## WHAT THIS TASK INVOLVES
Give the number of lines in the data below where the string "equals" occurs, and nothing else.

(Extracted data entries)
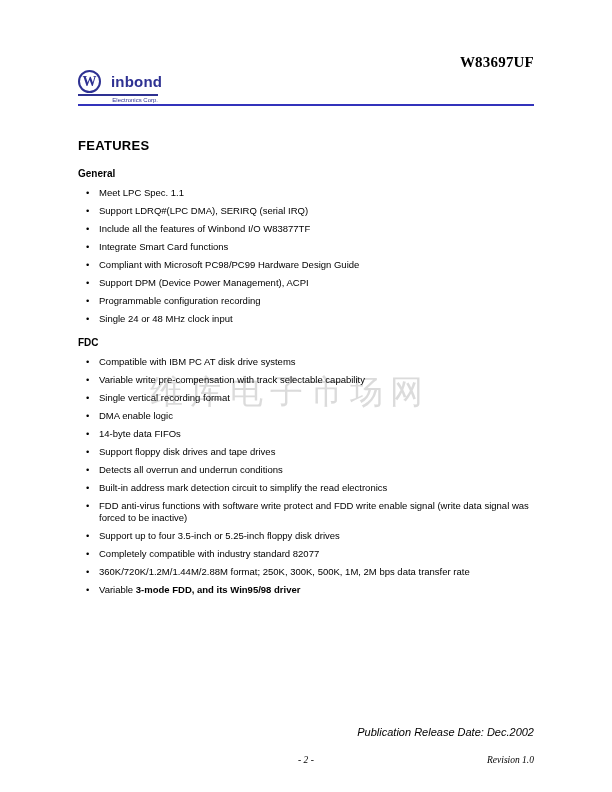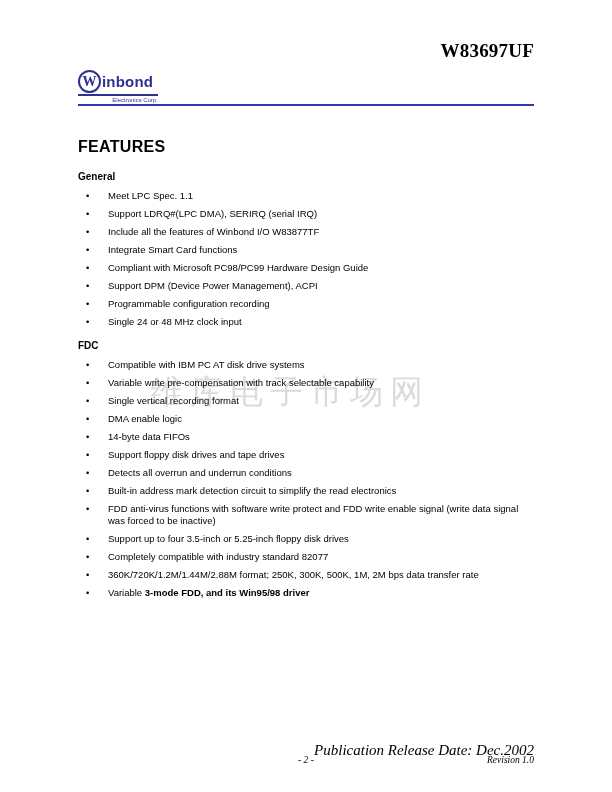--- a/index.html
+++ b/index.html
@@ -10,25 +10,25 @@
     height: 792px;
     margin: 0 auto;
     background: #ffffff;
     font-family: "Liberation Sans", sans-serif;
     color: #000;
     overflow: hidden;
   }
   
   .part-number {
     position: absolute;
-    top: 40px;
+    top: 54px;
     right: 78px;
     font-family: "Liberation Serif", serif;
     font-weight: bold;
-    font-size: 19px;
+    font-size: 15px;
     letter-spacing: 0.2px;
   }
   .logo {
     position: absolute;
     top: 70px;
     left: 78px;
     width: 80px;
   }
   .logo-top {
     display: flex;
@@ -48,21 +48,21 @@
     font-family: "Liberation Serif", serif;
     font-weight: bold;
     font-size: 14px;
     flex: 0 0 auto;
   }
   .logo-brand {
     color: #2e3192;
     font-weight: bold;
     font-size: 15px;
     font-family: "Liberation Sans", sans-serif;
-    margin-left: 1px;
+    margin-left: 10px;
     letter-spacing: 0.2px;
   }
   .logo-sub {
     display: block;
     text-align: right;
     color: #2e3192;
     font-size: 6px;
     margin-top: 1px;
   }
   .header-rule {
@@ -87,21 +87,21 @@
     pointer-events: none;
   }
   
   .content {
     position: absolute;
     top: 138px;
     left: 78px;
     width: 456px;
   }
   .features-title {
-    font-size: 16px;
+    font-size: 13px;
     font-weight: bold;
     letter-spacing: 0.3px;
     margin-bottom: 15px;
   }
   .section-title {
     font-size: 10px;
     font-weight: bold;
     margin-bottom: 8px;
   }
   ul.bullets {
@@ -112,30 +112,30 @@
     display: flex;
     font-size: 9.5px;
     line-height: 12px;
     margin-bottom: 6px;
   }
   ul.bullets .marker {
     flex: 0 0 13px;
     margin-left: 8px;
     font-size: 9.5px;
   }
-  ul.bullets .text { flex: 1; margin-left: 9px; }
+  ul.bullets .text { flex: 1; }
   ul.bullets .text b { font-weight: bold; }
   
   .footer-release {
     position: absolute;
-    top: 742px;
+    top: 726px;
     right: 78px;
-    font-family: Liberation Serif, serif;
+    font-family: Liberation Sans, sans-serif;
     font-style: italic;
-    font-size: 15px;
+    font-size: 11px;
   }
   .footer-page {
     position: absolute;
     top: 755px;
     left: 0;
     width: 612px;
     text-align: center;
     font-family: "Liberation Serif", serif;
     font-style: italic;
     font-size: 9.5px;

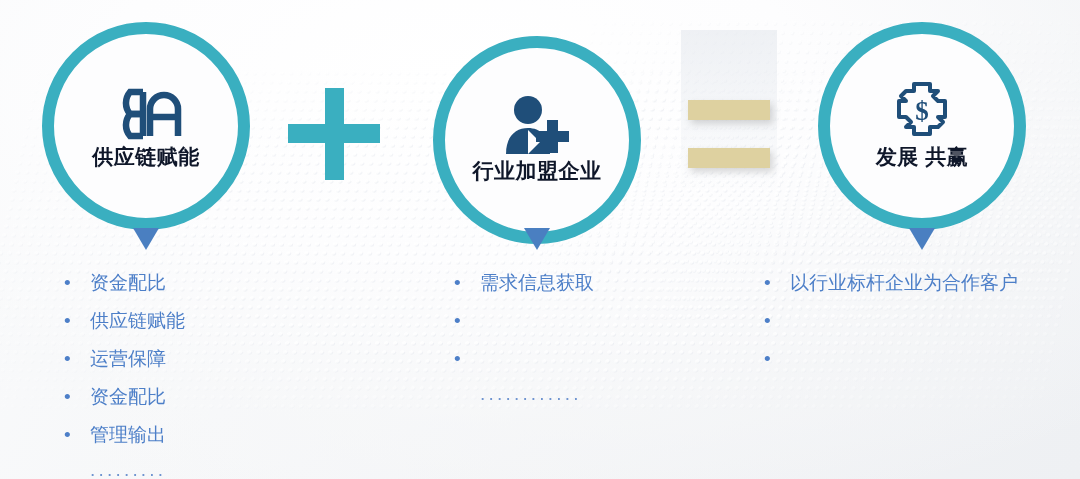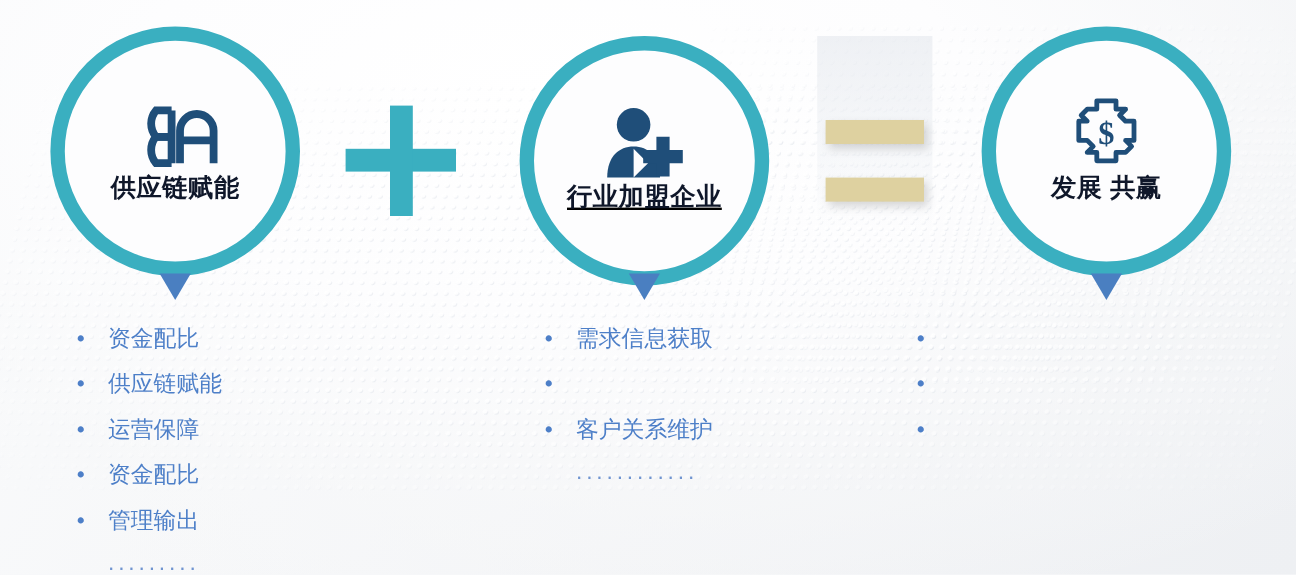--- a/index.html
+++ b/index.html
@@ -253,21 +253,21 @@
     </div>
   </div>
 
   <div id="plus-sign">
     <div class="bar-h"></div>
     <div class="bar-v"></div>
   </div>
 
   <div class="pillar" style="left:433px; width:208px;">
 
-    <div class="badge" style="left:0; top:30px; width:208px; height:208px;text-decoration:underline;">
+    <div class="badge" style="left:0; top:36px; width:208px; height:208px;">
       <div class="badge-inner">
         <div class="badge-icon">
           <svg width="78" height="60" viewBox="0 0 78 60" aria-hidden="true">
             <g fill="#1f4e79">
               <ellipse cx="30" cy="14" rx="14" ry="14"></ellipse>
               <path d="M8 58 C8 40 18 32 30 32 C42 32 52 40 52 58 Z"></path>
               <path d="M30 34 L42 46 L30 58 Z" fill="#fdfdfe"></path>
               <path d="M58 28 h11 v11 h11 v11 h-11 v11 h-11 v-11 h-11 v-11 h11 z" transform="translate(-9,-4)"></path>
             </g>
           </svg>
@@ -282,21 +282,20 @@
   <div class="bullets" style="left:450px; top:270px; width:250px;">
     <div class="bullet-row">
       <span class="bullet-dot">•</span>
       <span class="bullet-text">需求信息获取</span>
     </div>
     <div class="bullet-row">
       <span class="bullet-dot">•</span>
     </div>
     <div class="bullet-row">
       <span class="bullet-dot">•</span>
-      <span class="bullet-text">客户关系维护</span>
     </div>
     <div class="bullet-row" style="margin-top:8px;">
       <span class="bullet-dot"></span>
       <span class="ellipsis-row">............</span>
     </div>
   </div>
 
   <div id="equals-panel"></div>
   <div id="equals-sign">
     <div class="eq-bar b1"></div>
@@ -317,20 +316,21 @@
         <div class="badge-label">发展  共赢</div>
       </div>
     </div>
 
     <div class="pointer" style="left:91px; top:228px;"></div>
   </div>
 
   <div class="bullets" style="left:760px; top:270px; width:310px;">
     <div class="bullet-row">
       <span class="bullet-dot">•</span>
+      <span class="bullet-text">以行业标杆企业为合作客户</span>
     </div>
     <div class="bullet-row">
       <span class="bullet-dot">•</span>
     </div>
     <div class="bullet-row">
       <span class="bullet-dot">•</span>
     </div>
   </div>
 
 </div>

## ANSWER SECTION
2